Himes spent six years at Salesforce, including as a senior vice president, and was an executive fellow at the Salseforce.com/Foundation. Himes also was chief financial officer at Fair Trade and served on nonprofit boards, including There With Care and the Trust for Public Land.
“We’re essentially creating a ‘startup within a startup’ which really is energizing for me,” said Chisholm. “Having Chris at the helm from a CEO perspective, will be phenomenal for the organization moving forward. I’ve never been more excited about Classy’s future.”


Over $3 Billion Raised
Founded in 2009, The idea for the company was inspired after Chisholm and his friends helped raise funds for the American Cancer Society in San Diego. A few years later, in 2011, Classy was formally launched as a technology venture with a focus on the online space, which makes it easier for non-profit companies to connect with donors.
It serves over 6,000 nonprofit customers including Team Rubicon, Trevor Project, Salvation Army, Robin Hood Foundation, and Shriners Hospitals for Children. Nonprofits on its platform have raised over $3 billion, to date.
Classy offers several fundraising services that can all be used for various forms of crowdfunding, including direct appeals, peer-to-peer campaigns and event management.
Roughly 20 percent of total giving on Classy’s platform is done by donors who “subscribe” to nonprofits and pledge to give on a regular basis.

 
Entering New Markets
Looking ahead, the company plans to double the size of its product and engineering organization over the next two years, as well as enter into new markets such as corporate giving.

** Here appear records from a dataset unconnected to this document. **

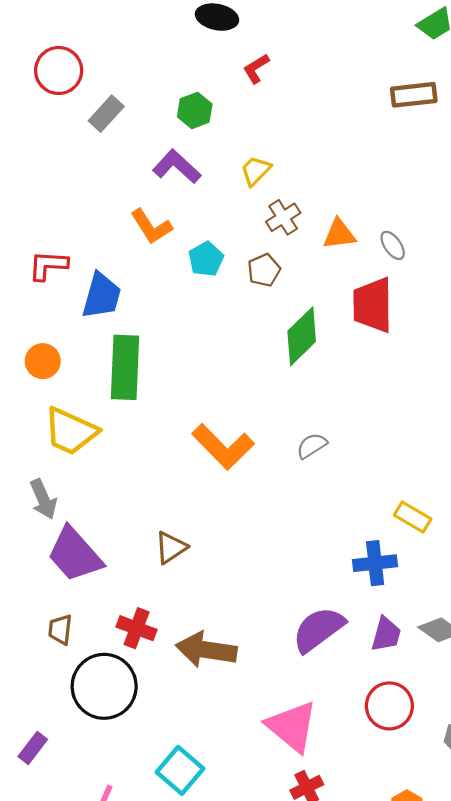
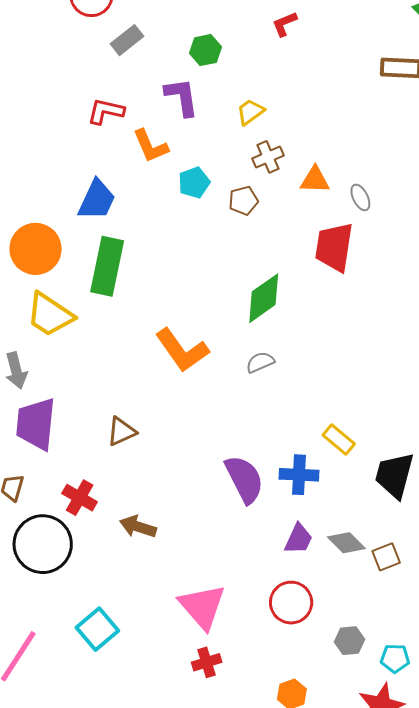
red L-shape: (256, 69) -> (285, 24), moved
purple L-shape: (177, 167) -> (182, 97), turned 30
red L-shape: (48, 265) -> (106, 111), moved
green diamond: (302, 336) -> (264, 298), moved
orange circle: (43, 361) -> (36, 249), size x1.6
purple trapezoid: (75, 555) -> (36, 424), turned 38
purple semicircle: (318, 629) -> (244, 479), moved, turned 90
brown arrow: (206, 650) -> (138, 527), size x0.7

Classy announced it will reincorporate as a Public Benefit Corporation, accelerating the timeline it initially put forth after becoming a certified B Corp in December. It also announced that it will immediately repay its Paycheck Protection Program (PPP) loan.
“Last year was especially challenging for nonprofits, forcing them to adapt their fundraising efforts to meet the needs of their recipients while increasingly leaning on technology solutions,” said David Su, partner at Norwest. “As the social sector looks to reach new audiences on digital platforms, Classy is poised to support this growing market demand.”
It is rare for San Diego technology startups to get $100 million-plus funding rounds from investors. Before this latest round, Classy had raised just $45 million.